By definition, strategic litigation seeks both to bring about individual justice and to alter the legal landscape in which rights exist. As is evident from this case and others, litigation can and should be accompanied by a broader advocacy strategy that will incorporate the involvement and collaboration of a range of stakeholders, partnerships, media campaigns and political dialogues. Importantly, this advocacy must continue well beyond a court’s positive ruling; even favourable court decisions require follow-up to ensure their implementation. 

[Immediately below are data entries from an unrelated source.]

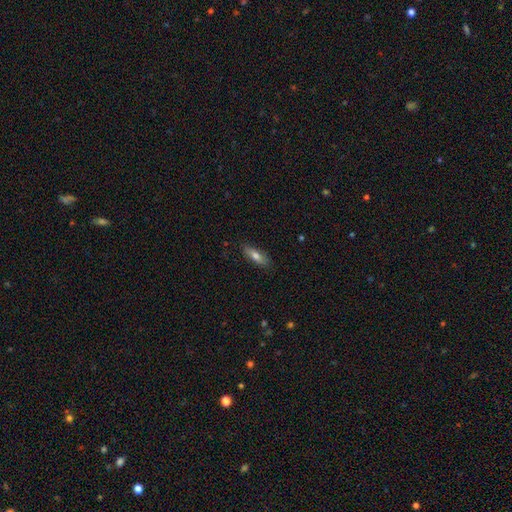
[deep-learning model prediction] smooth 72%, featured or disk 21%, star or artifact 7%. Down the decision tree: how rounded — in between (58%); merging — none (84%).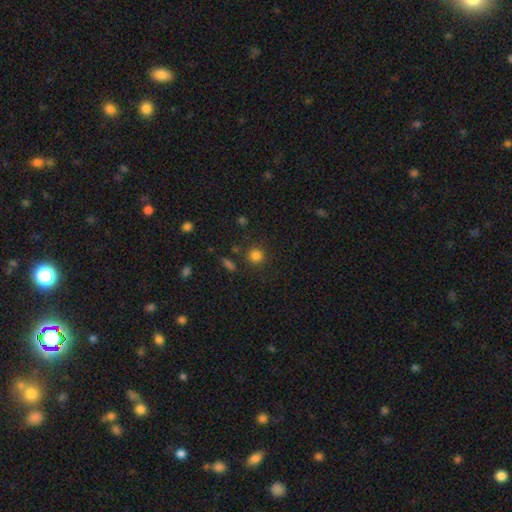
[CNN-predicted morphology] smooth 81%, star or artifact 13%, featured or disk 5%. Down the decision tree: how rounded — round (90%); merging — none (84%).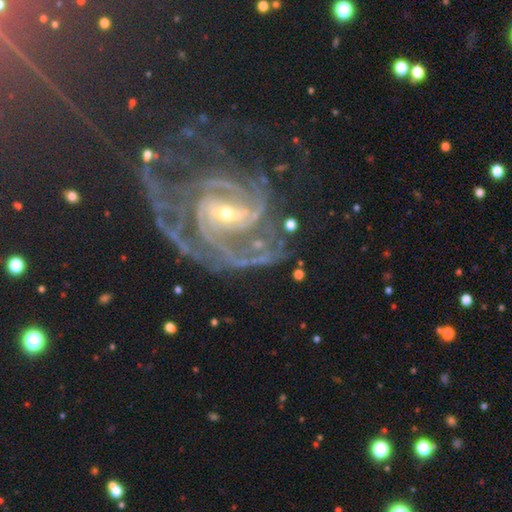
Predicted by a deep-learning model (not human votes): featured or disk 89%, star or artifact 7%, smooth 4%. Down the decision tree: edge-on disk — no (97%); bar — weak (42%); spiral arms — yes (97%); spiral arm count — 2 (33%); spiral winding — tight (49%); bulge size — small (67%); merging — none (45%).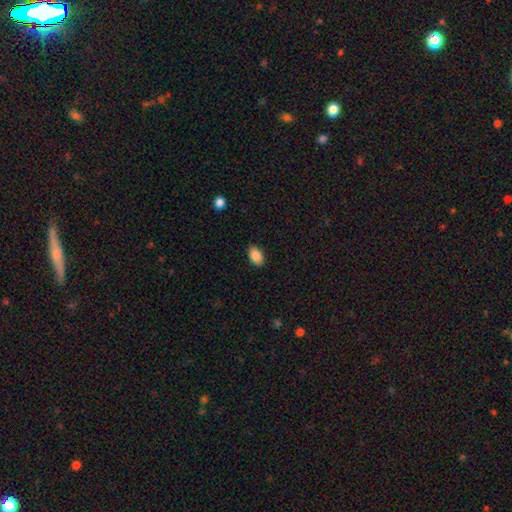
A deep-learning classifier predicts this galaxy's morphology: Smooth or featured?
  - smooth: 88% *
  - star or artifact: 8%
  - featured or disk: 5%
How rounded?
  - in between: 91% *
  - round: 7%
  - cigar-shaped: 1%
Merging?
  - none: 88% *
  - minor disturbance: 9%
  - major disturbance: 2%
  - merger: 1%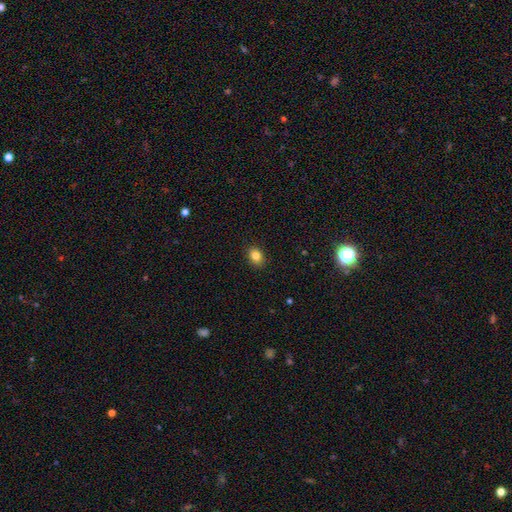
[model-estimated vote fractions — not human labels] smooth 84%, star or artifact 10%, featured or disk 6%. Down the decision tree: how rounded — in between (64%); merging — none (89%).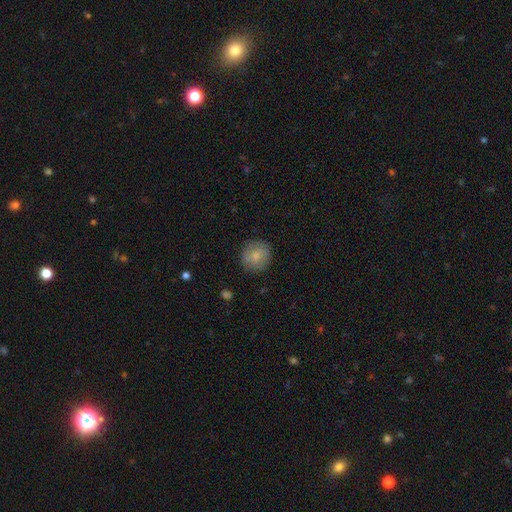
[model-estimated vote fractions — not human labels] Smooth or featured: smooth — 77% (featured or disk — 15%)
How rounded: round — 89% (in between — 10%)
Merging: none — 84% (minor disturbance — 12%)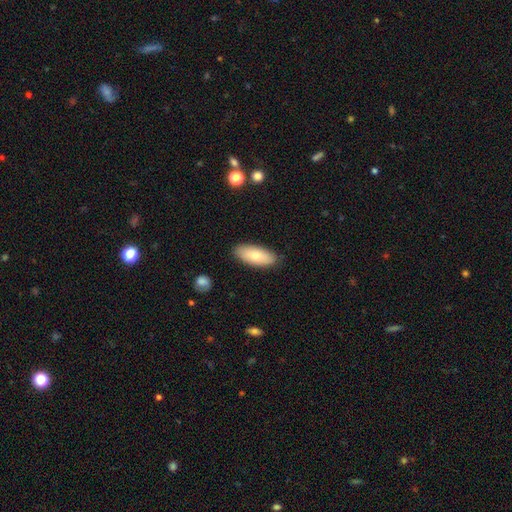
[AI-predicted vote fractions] The model was most divided on "smooth or featured": smooth: 77%, featured or disk: 17%, star or artifact: 6%. More confident: merging — none (86%); how rounded — in between (83%).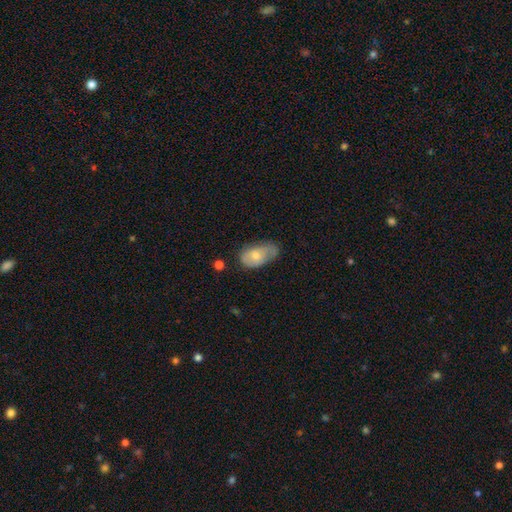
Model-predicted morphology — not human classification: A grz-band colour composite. It shows a smooth galaxy with no disk features (63%) that is in between round and cigar-shaped (92%). Merging: none (43%).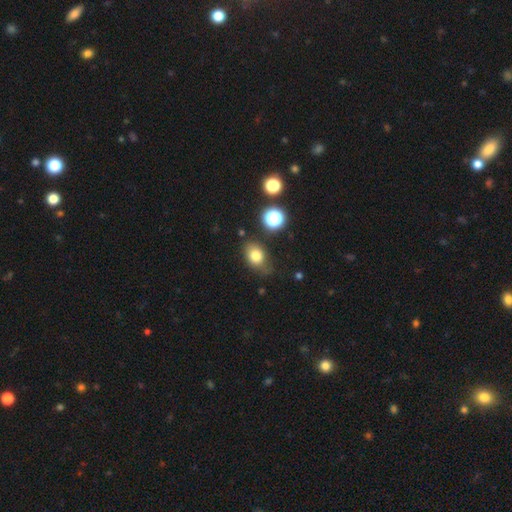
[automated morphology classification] Smooth or featured?
  - smooth: 78% *
  - star or artifact: 12%
  - featured or disk: 10%
How rounded?
  - in between: 68% *
  - round: 31%
  - cigar-shaped: 1%
Merging?
  - none: 70% *
  - minor disturbance: 21%
  - major disturbance: 6%
  - merger: 4%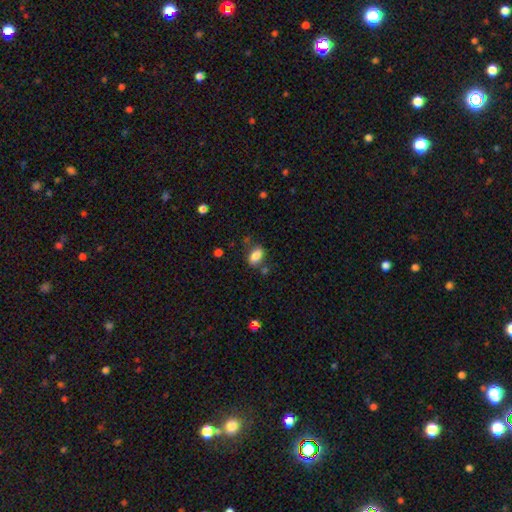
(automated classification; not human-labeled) Smooth or featured? smooth (85%)
How rounded? in between (88%)
Merging? none (74%)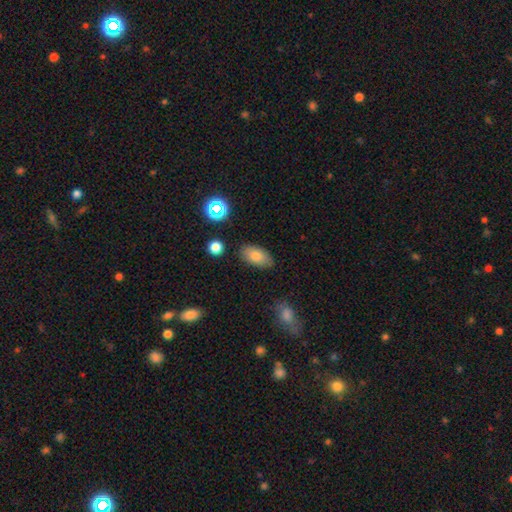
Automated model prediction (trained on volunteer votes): Morphology: type=smooth (79%); roundness=in between (92%); merging=none (81%).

In the Kenyan judgment, the Court relied heavily upon the legal analysis produced by UNHCR. The submission of amicus curiae briefs is only one amongst a range of ways in which UNHCR may support civil society’s capacity to pursue judicial recourse; there is also scope for UNHCR to train judges and practitioners in the application of international human rights and refugee law, as well as offer case support by reviewing legal briefs, providing background information and advising on litigation techniques. In situations where UNHCR is, for diplomatic reasons, ill-placed to directly intervene in cases, it should channel resources to strengthen the capacity of NGOs to pursue litigation.

Likewise, strategic litigation should be promoted amongst refugee rights advocates as an important tool to enforce human rights and strengthen protection at the local level. NGOs can play an important role in supporting one another in judicial intervention, through media campaigns, the sharing of information and lessons learned, as well as with legal support in the preparation of Court documents. If strategic litigation is in fact to be strategic, we must continue to build constructive partnerships that will strengthen one another’s capacity to use the tool effectively

 

Anna Wirth anna.wirth@asylumaccess.org is Policy Officer at Asylum Access. www.asylumaccess.org

 


[1] Kituo Cha Sheria vs. Attorney General (2013) eKLR, paragraph 87, pp38-39.